INPUT FOR THIS TASK START

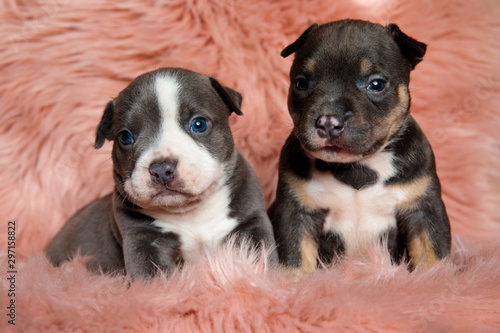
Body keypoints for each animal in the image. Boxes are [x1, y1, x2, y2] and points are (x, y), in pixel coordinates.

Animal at [47, 67, 280, 278]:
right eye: (125, 137)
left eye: (199, 124)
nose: (161, 169)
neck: (190, 212)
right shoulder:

INPUT FOR THIS TASK END

**REQUIRED WORK:**
Keep each line of the records exactly as it is while transcribing them, but leave the images behind.

**EXERCISE RESPONSE:**
Body keypoints for each animal in the image. Boxes are [x1, y1, x2, y2] and points are (x, y), in pixel coordinates.

Animal at [47, 67, 280, 278]:
right eye: (125, 137)
left eye: (199, 124)
nose: (161, 169)
neck: (190, 212)
right shoulder:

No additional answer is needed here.